**What is being asked**
Every line of the listing is to be returned exactly as given.

**Recorded data**
++++++++++++++++++++
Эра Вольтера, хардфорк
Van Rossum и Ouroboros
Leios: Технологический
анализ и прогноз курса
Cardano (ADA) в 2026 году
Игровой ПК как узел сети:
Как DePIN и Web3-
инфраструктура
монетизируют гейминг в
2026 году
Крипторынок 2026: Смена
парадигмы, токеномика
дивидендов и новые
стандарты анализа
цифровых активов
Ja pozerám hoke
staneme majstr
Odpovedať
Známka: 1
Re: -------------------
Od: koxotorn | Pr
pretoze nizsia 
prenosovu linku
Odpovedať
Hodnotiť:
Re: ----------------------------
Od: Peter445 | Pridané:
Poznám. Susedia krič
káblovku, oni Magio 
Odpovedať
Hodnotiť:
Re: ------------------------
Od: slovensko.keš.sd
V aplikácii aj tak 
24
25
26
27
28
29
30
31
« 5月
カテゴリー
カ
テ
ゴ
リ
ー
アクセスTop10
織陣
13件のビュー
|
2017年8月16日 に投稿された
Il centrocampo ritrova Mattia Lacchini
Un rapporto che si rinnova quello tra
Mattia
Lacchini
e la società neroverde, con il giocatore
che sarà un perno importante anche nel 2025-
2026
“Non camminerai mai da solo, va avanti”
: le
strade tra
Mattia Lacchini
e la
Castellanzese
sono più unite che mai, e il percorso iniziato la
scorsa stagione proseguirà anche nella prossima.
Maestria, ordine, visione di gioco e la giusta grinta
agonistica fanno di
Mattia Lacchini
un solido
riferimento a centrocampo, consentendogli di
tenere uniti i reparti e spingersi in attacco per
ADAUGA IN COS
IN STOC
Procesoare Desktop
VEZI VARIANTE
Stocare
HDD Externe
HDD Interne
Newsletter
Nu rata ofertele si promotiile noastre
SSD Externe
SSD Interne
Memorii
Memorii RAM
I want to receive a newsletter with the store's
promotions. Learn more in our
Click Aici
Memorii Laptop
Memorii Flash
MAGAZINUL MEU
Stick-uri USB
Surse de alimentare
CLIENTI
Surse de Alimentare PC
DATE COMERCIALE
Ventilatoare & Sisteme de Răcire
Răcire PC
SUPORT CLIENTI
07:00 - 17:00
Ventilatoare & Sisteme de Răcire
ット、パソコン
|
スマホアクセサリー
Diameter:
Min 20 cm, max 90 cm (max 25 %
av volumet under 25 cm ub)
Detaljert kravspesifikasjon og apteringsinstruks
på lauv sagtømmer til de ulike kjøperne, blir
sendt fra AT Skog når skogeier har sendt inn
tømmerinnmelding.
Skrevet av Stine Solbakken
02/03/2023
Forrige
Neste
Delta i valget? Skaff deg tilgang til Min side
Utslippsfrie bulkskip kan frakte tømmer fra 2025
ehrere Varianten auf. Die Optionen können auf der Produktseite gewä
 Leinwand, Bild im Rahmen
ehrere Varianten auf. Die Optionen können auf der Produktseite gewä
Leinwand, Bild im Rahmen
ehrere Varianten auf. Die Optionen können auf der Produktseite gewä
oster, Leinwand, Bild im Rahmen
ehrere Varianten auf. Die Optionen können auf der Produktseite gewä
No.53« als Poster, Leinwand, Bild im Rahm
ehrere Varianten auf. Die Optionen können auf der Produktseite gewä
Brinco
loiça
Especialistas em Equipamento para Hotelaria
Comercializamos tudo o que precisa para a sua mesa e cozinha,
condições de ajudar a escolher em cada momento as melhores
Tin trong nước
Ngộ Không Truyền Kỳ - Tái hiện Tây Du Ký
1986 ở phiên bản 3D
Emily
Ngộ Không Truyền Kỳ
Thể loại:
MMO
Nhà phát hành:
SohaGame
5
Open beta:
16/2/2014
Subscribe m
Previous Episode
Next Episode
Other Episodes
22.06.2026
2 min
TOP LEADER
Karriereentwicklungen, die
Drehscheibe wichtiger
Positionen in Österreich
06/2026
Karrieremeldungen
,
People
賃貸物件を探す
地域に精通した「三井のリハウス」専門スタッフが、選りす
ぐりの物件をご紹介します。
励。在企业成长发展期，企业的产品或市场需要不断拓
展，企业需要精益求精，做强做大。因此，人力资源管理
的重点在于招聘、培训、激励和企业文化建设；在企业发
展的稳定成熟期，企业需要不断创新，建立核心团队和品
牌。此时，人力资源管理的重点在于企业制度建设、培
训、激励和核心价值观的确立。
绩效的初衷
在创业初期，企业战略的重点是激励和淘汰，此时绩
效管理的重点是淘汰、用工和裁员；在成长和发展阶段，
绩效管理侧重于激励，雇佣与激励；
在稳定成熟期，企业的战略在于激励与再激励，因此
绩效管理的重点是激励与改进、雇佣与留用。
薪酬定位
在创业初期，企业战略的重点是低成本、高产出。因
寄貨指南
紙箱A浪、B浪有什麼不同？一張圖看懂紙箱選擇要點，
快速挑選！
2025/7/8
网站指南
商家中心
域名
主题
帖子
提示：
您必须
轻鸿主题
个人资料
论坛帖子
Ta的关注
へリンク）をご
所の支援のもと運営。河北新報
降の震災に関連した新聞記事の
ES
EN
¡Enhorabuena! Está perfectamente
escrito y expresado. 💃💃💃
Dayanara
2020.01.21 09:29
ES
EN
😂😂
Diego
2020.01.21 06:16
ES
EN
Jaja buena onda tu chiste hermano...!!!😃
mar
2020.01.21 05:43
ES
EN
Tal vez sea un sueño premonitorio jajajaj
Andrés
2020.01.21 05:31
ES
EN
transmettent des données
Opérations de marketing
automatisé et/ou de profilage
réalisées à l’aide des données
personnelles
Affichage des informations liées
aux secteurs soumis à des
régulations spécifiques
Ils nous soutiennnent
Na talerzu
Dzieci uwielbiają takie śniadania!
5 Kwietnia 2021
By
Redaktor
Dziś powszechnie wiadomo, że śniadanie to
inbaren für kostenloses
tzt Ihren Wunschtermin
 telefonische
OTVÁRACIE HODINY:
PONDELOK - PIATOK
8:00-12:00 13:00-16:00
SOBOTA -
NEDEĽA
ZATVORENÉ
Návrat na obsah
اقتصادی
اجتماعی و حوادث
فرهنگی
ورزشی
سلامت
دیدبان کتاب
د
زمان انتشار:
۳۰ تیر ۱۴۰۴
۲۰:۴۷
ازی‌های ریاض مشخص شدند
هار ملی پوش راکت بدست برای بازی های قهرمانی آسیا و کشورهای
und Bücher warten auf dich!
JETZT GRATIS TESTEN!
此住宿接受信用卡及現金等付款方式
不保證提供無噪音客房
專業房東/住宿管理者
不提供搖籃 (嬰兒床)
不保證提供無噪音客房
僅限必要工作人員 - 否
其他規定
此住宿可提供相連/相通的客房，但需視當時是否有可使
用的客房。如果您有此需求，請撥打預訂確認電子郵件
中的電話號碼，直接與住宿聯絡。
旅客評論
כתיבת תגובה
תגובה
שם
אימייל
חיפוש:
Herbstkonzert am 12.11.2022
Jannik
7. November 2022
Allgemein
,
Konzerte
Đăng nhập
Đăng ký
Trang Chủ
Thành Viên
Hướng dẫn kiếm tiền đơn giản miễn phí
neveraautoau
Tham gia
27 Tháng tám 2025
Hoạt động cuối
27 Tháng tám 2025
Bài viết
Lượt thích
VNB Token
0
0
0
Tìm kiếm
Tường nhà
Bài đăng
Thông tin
++++++++++++++++++++
**Response area**
Эра Вольтера, хардфорк
Van Rossum и Ouroboros
Leios: Технологический
анализ и прогноз курса
Cardano (ADA) в 2026 году
Игровой ПК как узел сети:
Как DePIN и Web3-
инфраструктура
монетизируют гейминг в
2026 году
Крипторынок 2026: Смена
парадигмы, токеномика
дивидендов и новые
стандарты анализа
цифровых активов
Ja pozerám hoke
staneme majstr
Odpovedať
Známka: 1
Re: -------------------
Od: koxotorn | Pr
pretoze nizsia 
prenosovu linku
Odpovedať
Hodnotiť:
Re: ----------------------------
Od: Peter445 | Pridané:
Poznám. Susedia krič
káblovku, oni Magio 
Odpovedať
Hodnotiť:
Re: ------------------------
Od: slovensko.keš.sd
V aplikácii aj tak 
24
25
26
27
28
29
30
31
« 5月
カテゴリー
カ
テ
ゴ
リ
ー
アクセスTop10
織陣
13件のビュー
|
2017年8月16日 に投稿された
Il centrocampo ritrova Mattia Lacchini
Un rapporto che si rinnova quello tra
Mattia
Lacchini
e la società neroverde, con il giocatore
che sarà un perno importante anche nel 2025-
2026
“Non camminerai mai da solo, va avanti”
: le
strade tra
Mattia Lacchini
e la
Castellanzese
sono più unite che mai, e il percorso iniziato la
scorsa stagione proseguirà anche nella prossima.
Maestria, ordine, visione di gioco e la giusta grinta
agonistica fanno di
Mattia Lacchini
un solido
riferimento a centrocampo, consentendogli di
tenere uniti i reparti e spingersi in attacco per
ADAUGA IN COS
IN STOC
Procesoare Desktop
VEZI VARIANTE
Stocare
HDD Externe
HDD Interne
Newsletter
Nu rata ofertele si promotiile noastre
SSD Externe
SSD Interne
Memorii
Memorii RAM
I want to receive a newsletter with the store's
promotions. Learn more in our
Click Aici
Memorii Laptop
Memorii Flash
MAGAZINUL MEU
Stick-uri USB
Surse de alimentare
CLIENTI
Surse de Alimentare PC
DATE COMERCIALE
Ventilatoare & Sisteme de Răcire
Răcire PC
SUPORT CLIENTI
07:00 - 17:00
Ventilatoare & Sisteme de Răcire
ット、パソコン
|
スマホアクセサリー
Diameter:
Min 20 cm, max 90 cm (max 25 %
av volumet under 25 cm ub)
Detaljert kravspesifikasjon og apteringsinstruks
på lauv sagtømmer til de ulike kjøperne, blir
sendt fra AT Skog når skogeier har sendt inn
tømmerinnmelding.
Skrevet av Stine Solbakken
02/03/2023
Forrige
Neste
Delta i valget? Skaff deg tilgang til Min side
Utslippsfrie bulkskip kan frakte tømmer fra 2025
ehrere Varianten auf. Die Optionen können auf der Produktseite gewä
 Leinwand, Bild im Rahmen
ehrere Varianten auf. Die Optionen können auf der Produktseite gewä
Leinwand, Bild im Rahmen
ehrere Varianten auf. Die Optionen können auf der Produktseite gewä
oster, Leinwand, Bild im Rahmen
ehrere Varianten auf. Die Optionen können auf der Produktseite gewä
No.53« als Poster, Leinwand, Bild im Rahm
ehrere Varianten auf. Die Optionen können auf der Produktseite gewä
Brinco
loiça
Especialistas em Equipamento para Hotelaria
Comercializamos tudo o que precisa para a sua mesa e cozinha,
condições de ajudar a escolher em cada momento as melhores
Tin trong nước
Ngộ Không Truyền Kỳ - Tái hiện Tây Du Ký
1986 ở phiên bản 3D
Emily
Ngộ Không Truyền Kỳ
Thể loại:
MMO
Nhà phát hành:
SohaGame
5
Open beta:
16/2/2014
Subscribe m
Previous Episode
Next Episode
Other Episodes
22.06.2026
2 min
TOP LEADER
Karriereentwicklungen, die
Drehscheibe wichtiger
Positionen in Österreich
06/2026
Karrieremeldungen
,
People
賃貸物件を探す
地域に精通した「三井のリハウス」専門スタッフが、選りす
ぐりの物件をご紹介します。
励。在企业成长发展期，企业的产品或市场需要不断拓
展，企业需要精益求精，做强做大。因此，人力资源管理
的重点在于招聘、培训、激励和企业文化建设；在企业发
展的稳定成熟期，企业需要不断创新，建立核心团队和品
牌。此时，人力资源管理的重点在于企业制度建设、培
训、激励和核心价值观的确立。
绩效的初衷
在创业初期，企业战略的重点是激励和淘汰，此时绩
效管理的重点是淘汰、用工和裁员；在成长和发展阶段，
绩效管理侧重于激励，雇佣与激励；
在稳定成熟期，企业的战略在于激励与再激励，因此
绩效管理的重点是激励与改进、雇佣与留用。
薪酬定位
在创业初期，企业战略的重点是低成本、高产出。因
寄貨指南
紙箱A浪、B浪有什麼不同？一張圖看懂紙箱選擇要點，
快速挑選！
2025/7/8
网站指南
商家中心
域名
主题
帖子
提示：
您必须
轻鸿主题
个人资料
论坛帖子
Ta的关注
へリンク）をご
所の支援のもと運営。河北新報
降の震災に関連した新聞記事の
ES
EN
¡Enhorabuena! Está perfectamente
escrito y expresado. 💃💃💃
Dayanara
2020.01.21 09:29
ES
EN
😂😂
Diego
2020.01.21 06:16
ES
EN
Jaja buena onda tu chiste hermano...!!!😃
mar
2020.01.21 05:43
ES
EN
Tal vez sea un sueño premonitorio jajajaj
Andrés
2020.01.21 05:31
ES
EN
transmettent des données
Opérations de marketing
automatisé et/ou de profilage
réalisées à l’aide des données
personnelles
Affichage des informations liées
aux secteurs soumis à des
régulations spécifiques
Ils nous soutiennnent
Na talerzu
Dzieci uwielbiają takie śniadania!
5 Kwietnia 2021
By
Redaktor
Dziś powszechnie wiadomo, że śniadanie to
inbaren für kostenloses
tzt Ihren Wunschtermin
 telefonische
OTVÁRACIE HODINY:
PONDELOK - PIATOK
8:00-12:00 13:00-16:00
SOBOTA -
NEDEĽA
ZATVORENÉ
Návrat na obsah
اقتصادی
اجتماعی و حوادث
فرهنگی
ورزشی
سلامت
دیدبان کتاب
د
زمان انتشار:
۳۰ تیر ۱۴۰۴
۲۰:۴۷
ازی‌های ریاض مشخص شدند
هار ملی پوش راکت بدست برای بازی های قهرمانی آسیا و کشورهای
und Bücher warten auf dich!
JETZT GRATIS TESTEN!
此住宿接受信用卡及現金等付款方式
不保證提供無噪音客房
專業房東/住宿管理者
不提供搖籃 (嬰兒床)
不保證提供無噪音客房
僅限必要工作人員 - 否
其他規定
此住宿可提供相連/相通的客房，但需視當時是否有可使
用的客房。如果您有此需求，請撥打預訂確認電子郵件
中的電話號碼，直接與住宿聯絡。
旅客評論
כתיבת תגובה
תגובה
שם
אימייל
חיפוש:
Herbstkonzert am 12.11.2022
Jannik
7. November 2022
Allgemein
,
Konzerte
Đăng nhập
Đăng ký
Trang Chủ
Thành Viên
Hướng dẫn kiếm tiền đơn giản miễn phí
neveraautoau
Tham gia
27 Tháng tám 2025
Hoạt động cuối
27 Tháng tám 2025
Bài viết
Lượt thích
VNB Token
0
0
0
Tìm kiếm
Tường nhà
Bài đăng
Thông tin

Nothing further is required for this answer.